Helliconia Summer - Brian W. Aldiss [513]
For this reason, the Avernus was dying.
Over the long centuries of its existence, the Avernus had gone through many crises. Its technology had not been at fault; far from it – the great hull of the station, which had a diameter of one thousand metres, was designed as a self-servicing entity, and small servomechanisms scuttled like parasites over its skin, replacing tiles and instruments as required. The servomechanisms moved swiftly, signalling to each other with asymmetrical arms, like crabs on an undiscovered germanium shore, communicating with each other in a language only the WORK computer which controlled them understood. In the course of forty centuries, the servomechanisms continued to serve. The crabs had proved untiring.
Squadrons of auxiliary satellites accompanied the Avernus through space, or dived off in all directions, like sparks from a fire. They crossed and recrossed in their orbits, some no bigger than an eyeball, others complex in shape and design, coming and going about their automatic business, the gathering of information. Their metaphorical throats were parched for an ever-flowing stream of data. When one of them malfunctioned, or was silenced by a passing speck of cosmic debris, a replacement floated free from the service hatches of the Avernus and took its place. Like the crabs, the sparklike satellites had proved untiring.
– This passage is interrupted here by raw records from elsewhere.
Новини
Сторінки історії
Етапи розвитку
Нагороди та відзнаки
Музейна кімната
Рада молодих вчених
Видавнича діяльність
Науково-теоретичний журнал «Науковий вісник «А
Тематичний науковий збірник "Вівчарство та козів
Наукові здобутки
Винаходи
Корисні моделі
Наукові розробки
And inside the Avernus. Behind its smooth plastic partitioning lay the equivalent of an endomorphic skeleton or, to use a more suitably dynamic comparison, a nervous system. This nervous system was infinitely more complex than that of any human. It possessed the inorganic equivalent of its own brains, its own kidneys, lungs, bowels. It was to a large extent independent of the body it served. It resolved all problems connected with overheating, overcooling, condensation, microweather, wastes, lighting, intercommunication, illusionism, and hundreds of other factors designed to make life tolerable physiologically for the human beings on the ship. Like the crabs and the satellites, the nervous system had proved untiring.
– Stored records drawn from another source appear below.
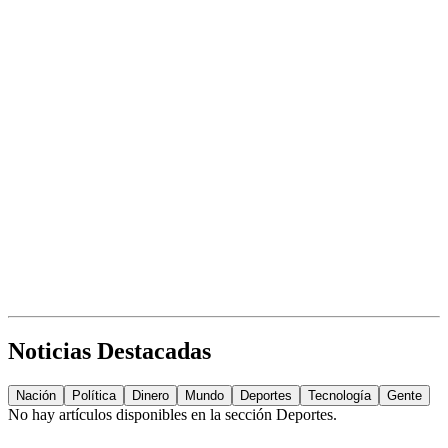
Noticias Destacadas
Nación
Política
Dinero
Mundo
Deportes
Tecnología
Gente
No hay artículos disponibles en la sección
Deportes
.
The human race had tired. Every member of the eight families – later reduced to six, and now reduced to two – was dedicated, through whatever speciality he or she pursued, to one sole aim: to beam as much information about the planet Helliconia as possible back to distant Earth.
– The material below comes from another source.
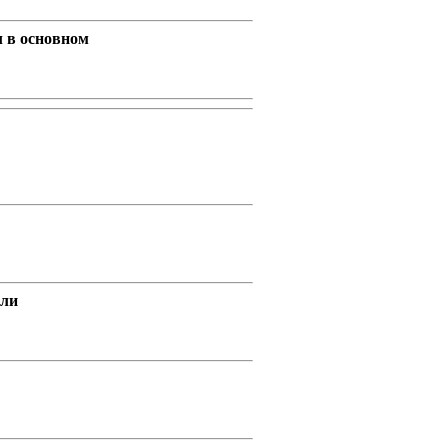
л в основном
The goal was too rarefied, too abstract, too divorced from the bloodstream.
Gradually, the families had fallen victim to a sort of neurasthenia of the senses and had lost touch with reality. Earth, the living globe, had ceased to be. There was Earth the Obligation only, a weight on the consciousness, an anchor on the spirit.
Even the planet before their view, the glorious and changing balloon of Helliconia, burning in the light of its two suns and trailing its cone of darkness like a wind sock behind it, even Helliconia became an abstract. Helliconia could not be visited. To visit it meant death. Although the human beings on its surface, scrutinised so devotedly from above, appeared identical to Earthlings, they were protected from external contact by a complex virus mechanism as untiring as the mechanisms of the Avernus. That virus, the helico virus, was lethal to the inhabitants of the Avernus at all seasons. Some men and women had gone down to the planet’s surface. They had walked there for a few days, marvelling at the experience. And then they had died.
On the Avernus, a defeated minimalism had long prevailed. The attenuation of the spirit had been embraced.
With the slow crawl of autumn across the planet below, as Freyr receded day by day and decade by decade from Helliconia and its sister planets – as the 236 astronomical units of periastron between Batalix and Freyr lengthened to the formidable 710 of apastron – the young on the Observation Station rose up in despair and overthrew their masters. What though their masters were themselves slaves? The era of asceticism was gone. The old were slain. Minimalism was slain.